+++ Provided text

The psalm portrays the deeds God performs for the outcasts, disenfranchised, and disabled. The psalmist presents God as the One Who reaches out to the Anawim (literally “those who are bent over” or “those who are crushed” – the physical, social, and financial outcasts). God brings healing to those who are sick, protects those who are without the normal means of protection, and lifts up the poor and lowly.

In the second reading, the Scripture condemns the favoring of the rich and famous over the poor and lowly. James speaks to the members of the faith community challenging them not to show partiality toward those who are rich, prestigious, or famous. All are to be treated equally, or if there is to be any type of favoritism shown, it should parallel the actions of God which show God’s choice of the poor and lowly over the rich and powerful.

In the Gospel, Jesus reaches out to an apparent non-Jew who suffers from not being able to hear or speak correctly. Jesus travels into pagan lands (Decapolis or the “Ten Cities”) which were east of the Sea of Galilee. There the locals (therefore non-Jews) bring to Jesus a man who was suffering from a hearing and speech problem. Jesus takes the man aside and performs physical actions; sticking His finger in his ears, spitting, touching his tongue, groaning, and speaking the word “Ephphatha” – “Be open!”. The man is able to hear and speak. True to the Gospel of Mark, Jesus tells the man and those who hear about the miracle not to proclaim what Jesus has done. Some scholars say that Mark centers on this “Messianic secret” because Jesus does not want the people to come to Him simply as the Wonder Worker Who heal them – thus showing that they are more concerned over the miracles than the teachings of Jesus. Others believe that Jesus does not want the proclamation of His miracles at this time because the full understanding of Jesus’ ministry is not able to be understood until after Jesus’ resurrection. It is only at the time of the completion of Jesus’ earthly ministry that He wants His deeds to be proclaimed. The miracle demonstrates Jesus’ compassion for those who are suffering, whether they are Jewish or not.

Dear Sisters and Brothers, it is very human to want to be associated with those who have wealth, power, or fame. We tend to favor those who can in some way make us look better or do something for us. We think it is more important “who you know” than “what you know.” We even say that people who seem to have everything have many blessings – that is, they are blessed by God. Yet if we look at today’s scripture passages and the many other sections of scripture, we see that if God favors anyone more than others, it is the poor, the sick, the outcast, the humble, and the lowly – the Anawim, that he favours; not the other way round. If we are truly to be holy as our God is holy, we are called to show the same concern for the disenfranchised and the less fortunate just as God does. Matthew 5: 43-48 and Luke 6: 27-36 command us to extend our love out to our enemies and to those who cannot repay us for our showing love to them. That is how we imitate the God Who loves us more than we will ever be able to love God back.

++++++
+++ Recorded data

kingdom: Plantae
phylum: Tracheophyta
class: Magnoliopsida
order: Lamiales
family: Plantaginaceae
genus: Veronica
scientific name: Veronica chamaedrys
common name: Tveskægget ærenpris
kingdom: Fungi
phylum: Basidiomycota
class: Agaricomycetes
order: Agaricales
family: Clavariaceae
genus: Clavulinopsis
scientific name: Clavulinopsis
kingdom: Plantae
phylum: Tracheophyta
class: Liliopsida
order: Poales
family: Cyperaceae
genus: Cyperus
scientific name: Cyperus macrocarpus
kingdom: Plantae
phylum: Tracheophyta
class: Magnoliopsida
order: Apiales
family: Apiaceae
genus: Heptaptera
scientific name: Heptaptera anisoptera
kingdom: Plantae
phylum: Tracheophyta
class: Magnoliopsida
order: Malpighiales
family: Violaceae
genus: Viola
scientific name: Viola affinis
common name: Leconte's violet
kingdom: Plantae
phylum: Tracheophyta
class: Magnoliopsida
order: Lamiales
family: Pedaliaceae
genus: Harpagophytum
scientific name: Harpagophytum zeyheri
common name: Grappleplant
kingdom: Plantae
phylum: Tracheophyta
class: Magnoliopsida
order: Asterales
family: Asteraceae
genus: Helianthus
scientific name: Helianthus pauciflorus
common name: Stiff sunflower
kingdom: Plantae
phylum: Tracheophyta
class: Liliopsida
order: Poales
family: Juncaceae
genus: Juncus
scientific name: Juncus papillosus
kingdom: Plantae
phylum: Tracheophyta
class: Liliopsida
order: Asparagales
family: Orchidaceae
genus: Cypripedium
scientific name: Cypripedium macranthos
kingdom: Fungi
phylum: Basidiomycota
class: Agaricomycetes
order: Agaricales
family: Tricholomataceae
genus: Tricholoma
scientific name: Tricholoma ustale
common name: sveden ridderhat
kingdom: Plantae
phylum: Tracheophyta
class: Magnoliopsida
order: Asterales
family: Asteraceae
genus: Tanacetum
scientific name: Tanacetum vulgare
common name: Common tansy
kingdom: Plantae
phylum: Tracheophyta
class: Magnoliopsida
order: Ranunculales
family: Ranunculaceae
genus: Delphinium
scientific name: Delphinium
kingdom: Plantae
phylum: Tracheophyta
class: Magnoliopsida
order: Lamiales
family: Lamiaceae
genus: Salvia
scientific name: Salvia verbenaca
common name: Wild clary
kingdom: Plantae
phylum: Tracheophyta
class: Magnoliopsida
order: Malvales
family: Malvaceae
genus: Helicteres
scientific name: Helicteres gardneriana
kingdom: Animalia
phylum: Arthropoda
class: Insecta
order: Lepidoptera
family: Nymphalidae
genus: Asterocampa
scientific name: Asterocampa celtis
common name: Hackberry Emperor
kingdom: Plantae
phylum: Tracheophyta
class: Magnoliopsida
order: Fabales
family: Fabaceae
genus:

++++++

▶ **Do this**
Reproduce word for word the part of the scripture reflection from "In the second" up to and including "rich and powerful.". The listing is separate material with no connection to the scripture reflection.

▶ **Response to the exercise**
In the second reading, the Scripture condemns the favoring of the rich and famous over the poor and lowly. James speaks to the members of the faith community challenging them not to show partiality toward those who are rich, prestigious, or famous. All are to be treated equally, or if there is to be any type of favoritism shown, it should parallel the actions of God which show God’s choice of the poor and lowly over the rich and powerful.